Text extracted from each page
______

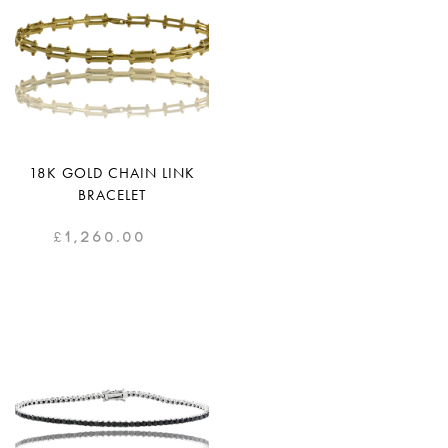
18K GOLD CHAIN LINK
BRACELET
£
1,260.00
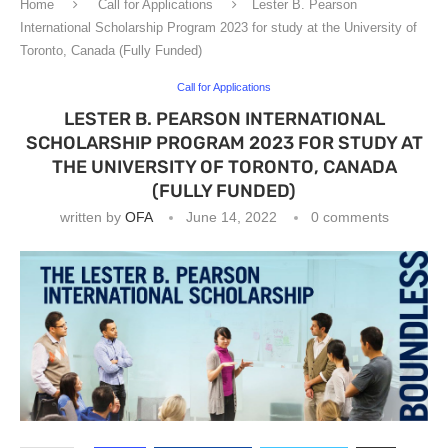
Home
Call for Applications
Lester B. Pearson
International Scholarship Program 2023 for study at the University of
Toronto, Canada (Fully Funded)
Call for Applications
LESTER B. PEARSON INTERNATIONAL
SCHOLARSHIP PROGRAM 2023 FOR STUDY AT
THE UNIVERSITY OF TORONTO, CANADA
(FULLY FUNDED)
written by
OFA
June 14, 2022
0 comments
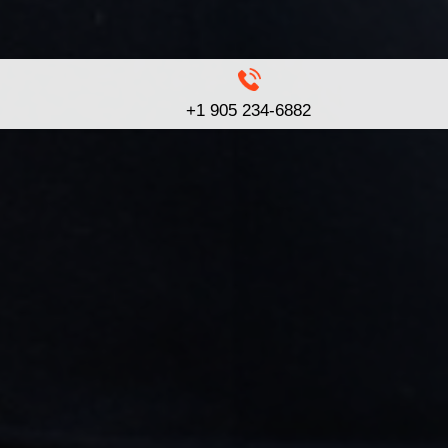
+1 905 234-6882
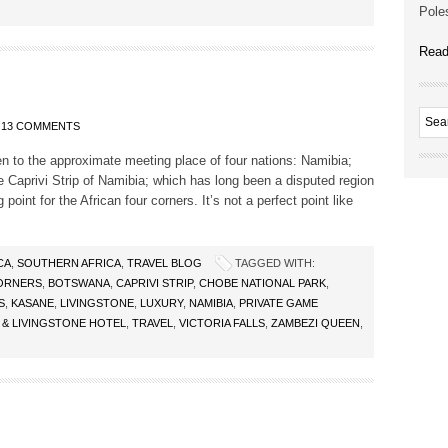
Poles
Read
13 COMMENTS
en to the approximate meeting place of four nations: Namibia;
aprivi Strip of Namibia; which has long been a disputed region
 point for the African four corners. It’s not a perfect point like
CA
,
SOUTHERN AFRICA
,
TRAVEL BLOG
TAGGED WITH:
ORNERS
,
BOTSWANA
,
CAPRIVI STRIP
,
CHOBE NATIONAL PARK
,
S
,
KASANE
,
LIVINGSTONE
,
LUXURY
,
NAMIBIA
,
PRIVATE GAME
 & LIVINGSTONE HOTEL
,
TRAVEL
,
VICTORIA FALLS
,
ZAMBEZI QUEEN
,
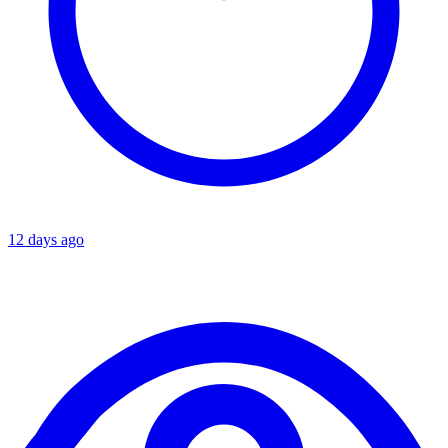
12 days ago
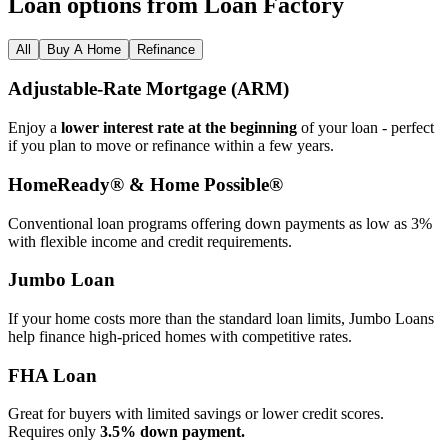
Loan options from Loan Factory
All
Buy A Home
Refinance
Adjustable‑Rate Mortgage (ARM)
Enjoy a
lower interest rate at the beginning
of your loan - perfect
if you plan to move or refinance within a few years.
HomeReady® & Home Possible®
Conventional loan programs offering down payments as low as 3%
with flexible income and credit requirements.
Jumbo Loan
If your home costs more than the standard loan limits, Jumbo Loans
help finance high‑priced homes with competitive rates.
FHA Loan
Great for buyers with limited savings or lower credit scores.
Requires only
3.5% down payment.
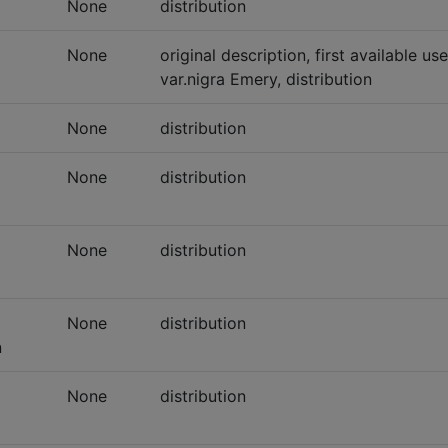
None
distribution
None
original description, first available u
var.nigra Emery, distribution
None
distribution
None
distribution
None
distribution
None
distribution
n
None
distribution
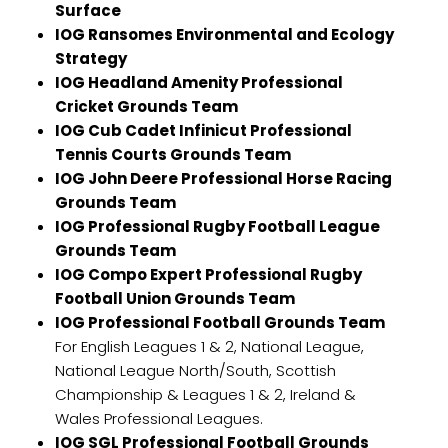
Surface
IOG Ransomes Environmental and Ecology
Strategy
IOG Headland Amenity Professional
Cricket Grounds Team
IOG Cub Cadet Infinicut Professional
Tennis Courts Grounds Team
IOG John Deere Professional Horse Racing
Grounds Team
IOG Professional Rugby Football League
Grounds Team
IOG Compo Expert Professional Rugby
Football Union Grounds Team
IOG Professional Football Grounds Team
For English Leagues 1 & 2, National League,
National League North/South, Scottish
Championship & Leagues 1 & 2, Ireland &
Wales Professional Leagues.
IOG SGL Professional Football Grounds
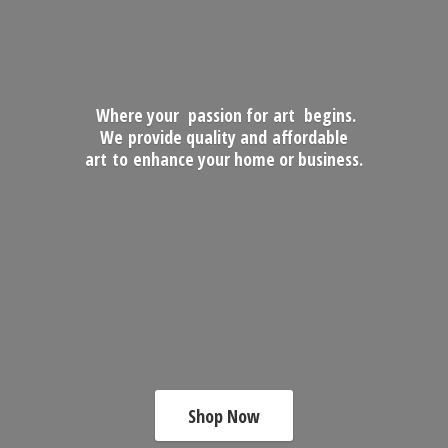
Where your passion for art begins.
We provide quality and affordable
art to enhance your home
or business.
Shop Now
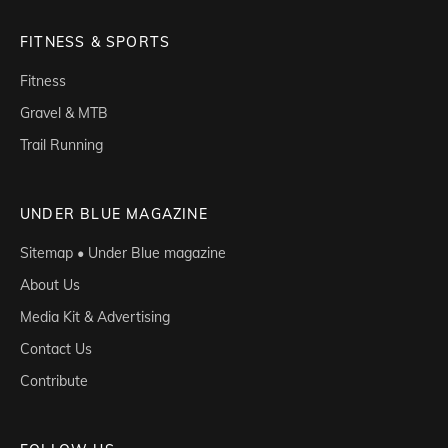
FITNESS & SPORTS
Fitness
Gravel & MTB
Trail Running
UNDER BLUE MAGAZINE
Sitemap • Under Blue magazine
About Us
Media Kit & Advertising
Contact Us
Contribute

______

EXERCISE DESCRIPTION:
Rewrite the text of every item, changing each "distribution" to "range" and leaving everything else as it is. Leave out the pictures.

FINISHED EXERCISE:
18K GOLD CHAIN LINK
BRACELET
£
1,260.00
Home
Call for Applications
Lester B. Pearson
International Scholarship Program 2023 for study at the University of
Toronto, Canada (Fully Funded)
Call for Applications
LESTER B. PEARSON INTERNATIONAL
SCHOLARSHIP PROGRAM 2023 FOR STUDY AT
THE UNIVERSITY OF TORONTO, CANADA
(FULLY FUNDED)
written by
OFA
June 14, 2022
0 comments
+1 905 234-6882
Poles
Read
13 COMMENTS
en to the approximate meeting place of four nations: Namibia;
aprivi Strip of Namibia; which has long been a disputed region
 point for the African four corners. It’s not a perfect point like
CA
,
SOUTHERN AFRICA
,
TRAVEL BLOG
TAGGED WITH:
ORNERS
,
BOTSWANA
,
CAPRIVI STRIP
,
CHOBE NATIONAL PARK
,
S
,
KASANE
,
LIVINGSTONE
,
LUXURY
,
NAMIBIA
,
PRIVATE GAME
 & LIVINGSTONE HOTEL
,
TRAVEL
,
VICTORIA FALLS
,
ZAMBEZI QUEEN
,
12 days ago
Loan options from Loan Factory
All
Buy A Home
Refinance
Adjustable‑Rate Mortgage (ARM)
Enjoy a
lower interest rate at the beginning
of your loan - perfect
if you plan to move or refinance within a few years.
HomeReady® & Home Possible®
Conventional loan programs offering down payments as low as 3%
with flexible income and credit requirements.
Jumbo Loan
If your home costs more than the standard loan limits, Jumbo Loans
help finance high‑priced homes with competitive rates.
FHA Loan
Great for buyers with limited savings or lower credit scores.
Requires only
3.5% down payment.
None
range
None
original description, first available u
var.nigra Emery, range
None
range
None
range
None
range
None
range
n
None
range
Surface
IOG Ransomes Environmental and Ecology
Strategy
IOG Headland Amenity Professional
Cricket Grounds Team
IOG Cub Cadet Infinicut Professional
Tennis Courts Grounds Team
IOG John Deere Professional Horse Racing
Grounds Team
IOG Professional Rugby Football League
Grounds Team
IOG Compo Expert Professional Rugby
Football Union Grounds Team
IOG Professional Football Grounds Team
For English Leagues 1 & 2, National League,
National League North/South, Scottish
Championship & Leagues 1 & 2, Ireland &
Wales Professional Leagues.
IOG SGL Professional Football Grounds
Where your passion for art begins.
We provide quality and affordable
art to enhance your home
or business.
Shop Now
FITNESS & SPORTS
Fitness
Gravel & MTB
Trail Running
UNDER BLUE MAGAZINE
Sitemap • Under Blue magazine
About Us
Media Kit & Advertising
Contact Us
Contribute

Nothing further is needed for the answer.